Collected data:

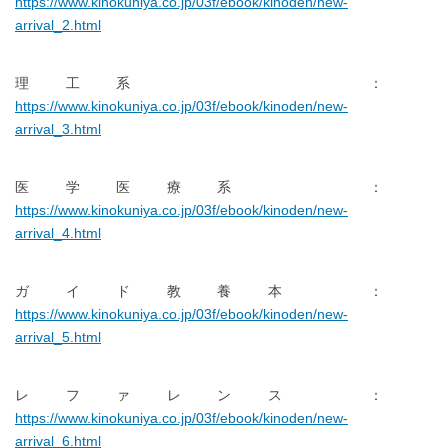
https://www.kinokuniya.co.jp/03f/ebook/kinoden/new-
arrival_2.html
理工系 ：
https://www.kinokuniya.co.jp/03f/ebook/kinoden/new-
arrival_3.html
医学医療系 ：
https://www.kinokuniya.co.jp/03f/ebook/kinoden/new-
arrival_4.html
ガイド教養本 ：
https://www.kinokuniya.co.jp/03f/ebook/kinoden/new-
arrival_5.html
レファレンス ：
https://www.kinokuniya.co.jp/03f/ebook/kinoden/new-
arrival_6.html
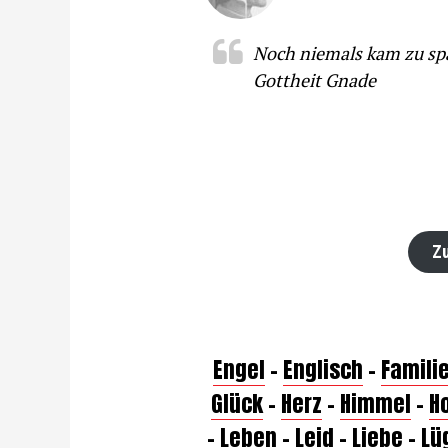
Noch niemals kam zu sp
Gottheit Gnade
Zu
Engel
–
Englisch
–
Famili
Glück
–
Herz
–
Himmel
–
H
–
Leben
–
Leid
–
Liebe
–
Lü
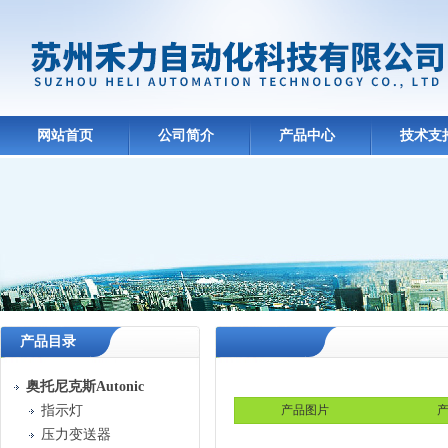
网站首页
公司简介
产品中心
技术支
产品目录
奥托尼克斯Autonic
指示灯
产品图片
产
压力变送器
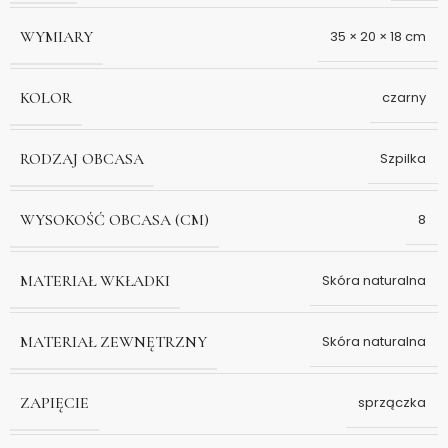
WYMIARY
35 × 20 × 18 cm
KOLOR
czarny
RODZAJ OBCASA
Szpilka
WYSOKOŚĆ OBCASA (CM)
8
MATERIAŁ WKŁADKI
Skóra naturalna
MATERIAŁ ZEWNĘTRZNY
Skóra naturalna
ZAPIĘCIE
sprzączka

--

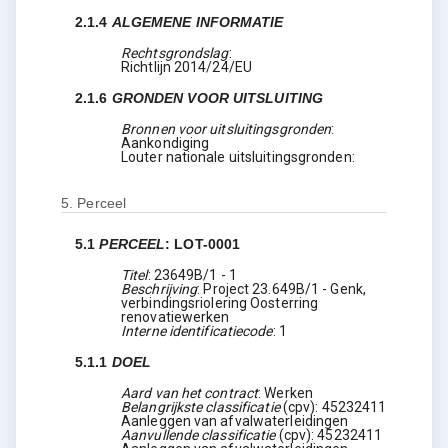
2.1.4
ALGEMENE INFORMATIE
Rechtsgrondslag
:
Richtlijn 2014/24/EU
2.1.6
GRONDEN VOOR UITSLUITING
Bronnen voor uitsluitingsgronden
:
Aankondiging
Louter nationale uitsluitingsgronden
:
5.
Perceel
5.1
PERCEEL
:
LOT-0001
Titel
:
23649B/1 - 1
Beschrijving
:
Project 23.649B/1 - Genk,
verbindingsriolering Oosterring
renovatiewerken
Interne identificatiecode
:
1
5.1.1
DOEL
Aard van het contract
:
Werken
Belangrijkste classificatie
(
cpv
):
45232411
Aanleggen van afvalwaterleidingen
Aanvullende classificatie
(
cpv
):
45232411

* **INSTRUCTIONS FOR THE TASK**
Collect each line from the items above that contains the string "MATERIAŁ", matching uppercase and lowercase exactly.

* **ANSWER BOX**
MATERIAŁ WKŁADKI
MATERIAŁ ZEWNĘTRZNY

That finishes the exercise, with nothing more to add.